また、常用型派遣は派遣先企業にいる時間が長いです。そのため、派遣先企業のさまざまな社員と交流することができ、社外のコネクションを得ることもできます。
自社だけの人脈に止まらず、視野を広げることができる点は、常用型派遣ならではの魅力でしょう。
デメリット
・専門的なスキルや経験が必要
派遣会社の正社員として働きたいと思い求人を見てみると、専門的なスキルや経験が求められていることがわかります。とくに、中堅以上は派遣先が減少するので、専門的なスキルや経験がなければ正社員として採用されることは難しいと言えるでしょう。
・派遣先が選びにくい
一般派遣とは違い、派遣会社の正社員は派遣会社の顔として派遣先に勤務することになります。そのため、派遣先が絞られる場合が多く、選びにくい傾向にあります。また、正社員なので一般派遣よりも仕事の自由度は下がってしまうでしょう
・時給に換算すると低くなる可能性
常用型派遣は月給制ですが、時給に換算すると一般派遣より低くなる可能性があります。理由は、一般派遣は雇用の保証が無いので、その分時給が高めに設定されているためです。

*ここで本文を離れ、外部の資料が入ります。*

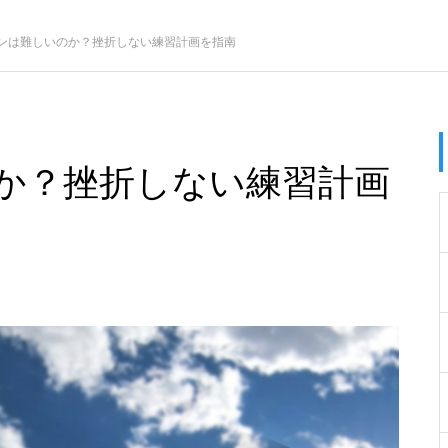
ンは難しいのか？挫折しない練習計画を指南
か？挫折しない練習計画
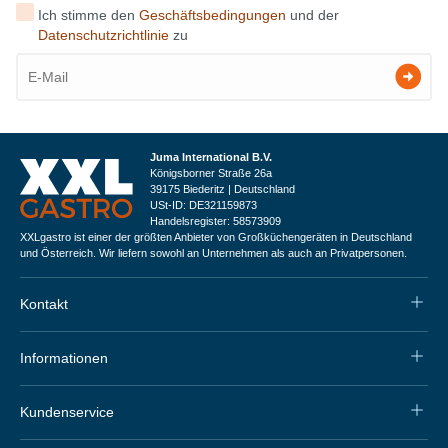
Ich stimme den
Geschäftsbedingungen
und der
Datenschutzrichtlinie
zu
Juma International B.V.
Königsborner Straße 26a
39175 Biederitz | Deutschland
USt-ID: DE321159873
Handelsregister: 58573909
XXLgastro ist einer der größten Anbieter von Großküchengeräten in Deutschland
und Österreich. Wir liefern sowohl an Unternehmen als auch an Privatpersonen.
Kontakt
Informationen
Kundenservice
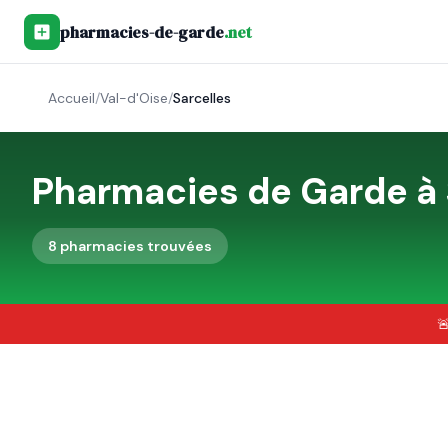
pharmacies-de-garde
.net
Accueil
/
Val-d'Oise
/
Sarcelles
Pharmacies de Garde à
8
pharmacie
s
trouvée
s
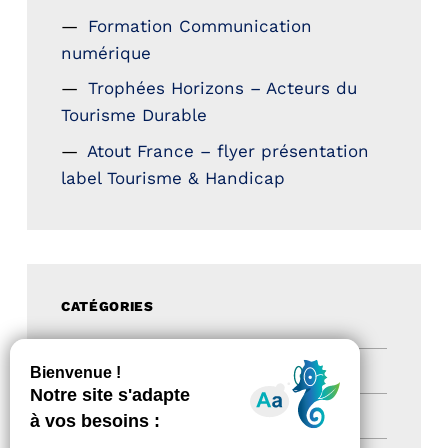
Formation Communication
numérique
Trophées Horizons – Acteurs du
Tourisme Durable
Atout France – flyer présentation
label Tourisme & Handicap
CATÉGORIES
Actualités
(200)
actualités
(21)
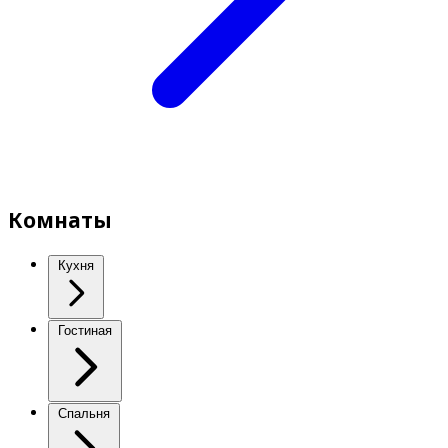
Комнаты
Кухня
Гостиная
Спальня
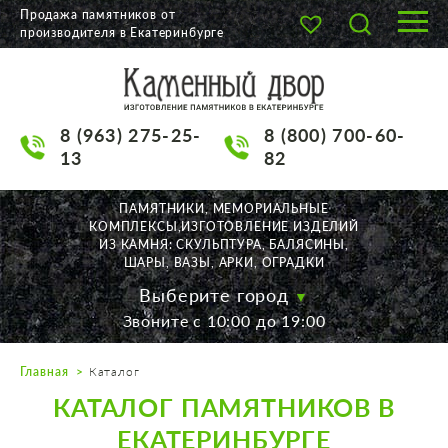
Продажа памятников от
производителя в Екатеринбурге
О КОМПАНИИ
КАТАЛОГ
8 (963) 275-25-
8 (800) 700-60-
НАШИ РАБОТЫ
13
82
АКЦИИ
ПАМЯТНИКИ, МЕМОРИАЛЬНЫЕ
КОМПЛЕКСЫ,ИЗГОТОВЛЕНИЕ ИЗДЕЛИЙ
ДОСТАВКА
ИЗ КАМНЯ: СКУЛЬПТУРА, БАЛЯСИНЫ,
ШАРЫ, ВАЗЫ, АРКИ, ОГРАДКИ
КОНТАКТЫ
Выберите город
Звоните с 10:00 до 19:00
K2532513@yandex.ru
Главная
Каталог
Екатеринбург, Щорса, 56
КАТАЛОГ ПАМЯТНИКОВ В
Пн. — Пт. с 10:00 до 19:00
Суббота с 11:00 до 17:00
ЕКАТЕРИНБУРГЕ
Воскресенье по договор.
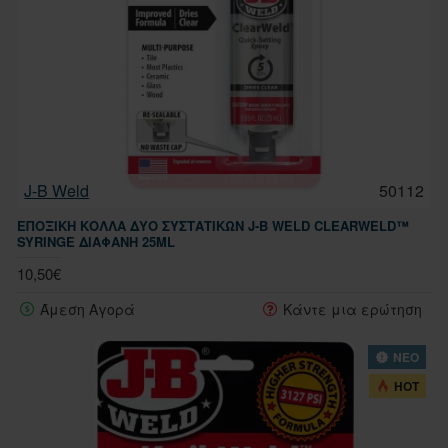
J-B Weld
50112
ΕΠΟΞΙΚΉ ΚΌΛΛΑ ΔΎΟ ΣΥΣΤΑΤΙΚΏΝ J-B WELD CLEARWELD™
SYRINGE ΔΙΆΦΑΝΗ 25ML
10,50€
Άμεση Αγορά
Κάντε μια ερώτηση
ΝΕΟ
HOT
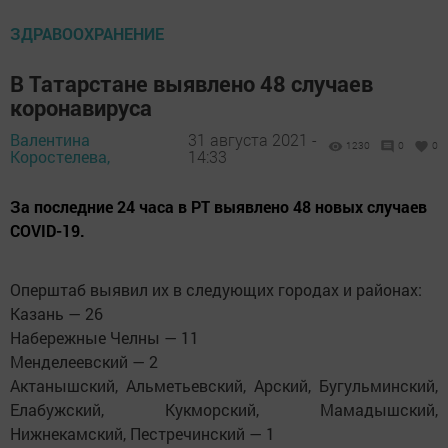
ЗДРАВООХРАНЕНИЕ
В Татарстане выявлено 48 случаев
коронавируса
Валентина
31 августа 2021 -
1230
0
0
Коростелева,
14:33
За последние 24 часа в РТ выявлено 48 новых случаев
COVID-19.
Оперштаб выявил их в следующих городах и районах:
Казань — 26
Набережные Челны — 11
Менделеевский — 2
Актанышский, Альметьевский, Арский, Бугульминский,
Елабужский, Кукморский, Мамадышский,
Нижнекамский, Пестречинский — 1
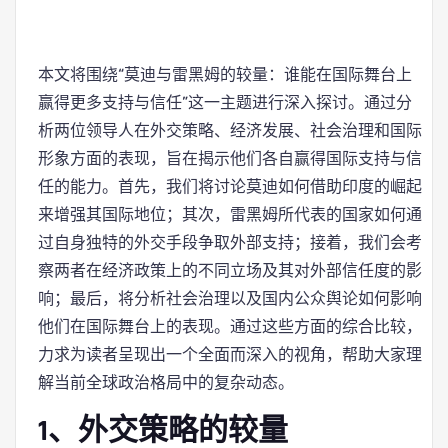
本文将围绕“莫迪与雷黑姆的较量：谁能在国际舞台上
赢得更多支持与信任”这一主题进行深入探讨。通过分
析两位领导人在外交策略、经济发展、社会治理和国际
形象方面的表现，旨在揭示他们各自赢得国际支持与信
任的能力。首先，我们将讨论莫迪如何借助印度的崛起
来增强其国际地位；其次，雷黑姆所代表的国家如何通
过自身独特的外交手段争取外部支持；接着，我们会考
察两者在经济政策上的不同立场及其对外部信任度的影
响；最后，将分析社会治理以及国内公众舆论如何影响
他们在国际舞台上的表现。通过这些方面的综合比较，
力求为读者呈现出一个全面而深入的视角，帮助大家理
解当前全球政治格局中的复杂动态。
1、外交策略的较量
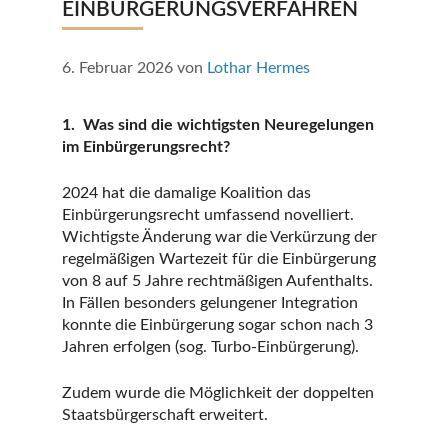
EINBÜRGERUNGSVERFAHREN
6. Februar 2026
von
Lothar Hermes
1. Was sind die wichtigsten Neuregelungen
im Einbürgerungsrecht?
2024 hat die damalige Koalition das
Einbürgerungsrecht umfassend novelliert.
Wichtigste Änderung war die Verkürzung der
regelmäßigen Wartezeit für die Einbürgerung
von 8 auf 5 Jahre rechtmäßigen Aufenthalts.
In Fällen besonders gelungener Integration
konnte die Einbürgerung sogar schon nach 3
Jahren erfolgen (sog. Turbo-Einbürgerung).
Zudem wurde die Möglichkeit der doppelten
Staatsbürgerschaft erweitert.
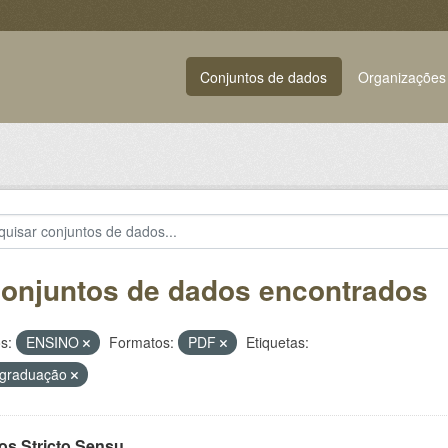
Conjuntos de dados
Organizações
conjuntos de dados encontrados
s:
ENSINO
Formatos:
PDF
Etiquetas:
-graduação
os Stricto Sensu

常用型派遣は、職種によっても給与に差があるので、専門的な業種でない場合は給与が低い可能性があります。
・派遣先企業の正社員登用が受けられない
常用型派遣は派遣会社の正社員なので、派遣先の企業で正社員になりたくても正社員登用が受けられない可能性が高いです。派遣先企業が自社の正社員として雇用したいと思っても、まずは派遣元の派遣会社に了承を得る必要があります。派遣会社の正社員だからこそ、難しい点と言えるでしょう。
派遣会社の正社員(常用型派遣)のメリットは、「雇用が安定している」「ボーナスがある」「教育制度がある」という点。デメリットは、「専門的なスキルや経験がないと採用されにくい」「派遣先が選びにくい」「時給に換算すると一般派遣より低い場合がある」「派遣先企業の正社員登用が受けられない」という点があげられます。
まとめ
派遣会社の正社員の種類や特徴、一般派遣と派遣会社の正社員との違い、メリット・デメリットなど紹介しました。
派遣社員の正社員には、「社内勤務型」と「常用型派遣」という働き方が存在します。社内勤務型とは、普通の企業の正社員と同様で、自社で働く働き方のためわかりやすいでしょう。
しかし、ややこしいのが「常用型派遣」。派遣会社の正社員雇用でありながら、一般派遣のように他の企業へ派遣される働き方なのです。
一般派遣と比較すると、正社員のため「雇用が安定している」「ボーナスがある」「教育制度がある」といったメリットがあります。しかし、派遣のメリットである「自由度」は失われてしまうため、どちらが良いかは人それぞれになります。自分が働く上で何を重視したいのか、しっかり自己分析を行った上で、働き方を選択してくださいね。